▸ **WORK INSTRUCTIONS**
Repeat all the records exactly, omitting pictures.

*****

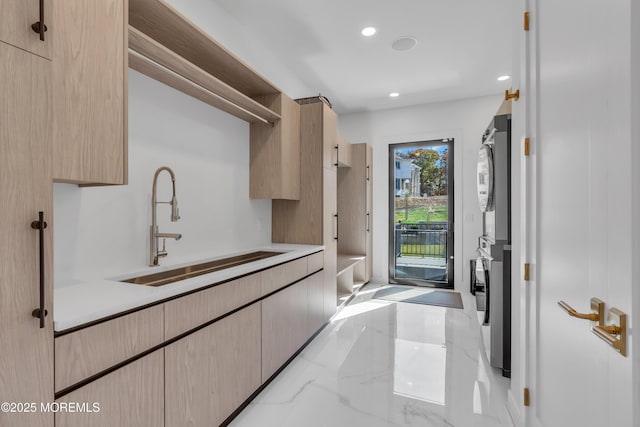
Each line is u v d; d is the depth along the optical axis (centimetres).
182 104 204
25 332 80
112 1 127
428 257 467
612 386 81
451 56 320
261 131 271
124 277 160
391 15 254
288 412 175
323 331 296
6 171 77
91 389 96
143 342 114
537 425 134
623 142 76
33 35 83
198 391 141
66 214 140
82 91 117
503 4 240
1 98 76
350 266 374
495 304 217
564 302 108
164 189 191
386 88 400
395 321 322
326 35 282
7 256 77
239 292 171
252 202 279
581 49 97
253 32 278
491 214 230
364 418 170
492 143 226
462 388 200
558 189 115
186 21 163
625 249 75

*****

▸ **ANSWER SECTION**
Each line is u v d; d is the depth along the optical axis (centimetres).
182 104 204
25 332 80
112 1 127
428 257 467
612 386 81
451 56 320
261 131 271
124 277 160
391 15 254
288 412 175
323 331 296
6 171 77
91 389 96
143 342 114
537 425 134
623 142 76
33 35 83
198 391 141
66 214 140
82 91 117
503 4 240
1 98 76
350 266 374
495 304 217
564 302 108
164 189 191
386 88 400
395 321 322
326 35 282
7 256 77
239 292 171
252 202 279
581 49 97
253 32 278
491 214 230
364 418 170
492 143 226
462 388 200
558 189 115
186 21 163
625 249 75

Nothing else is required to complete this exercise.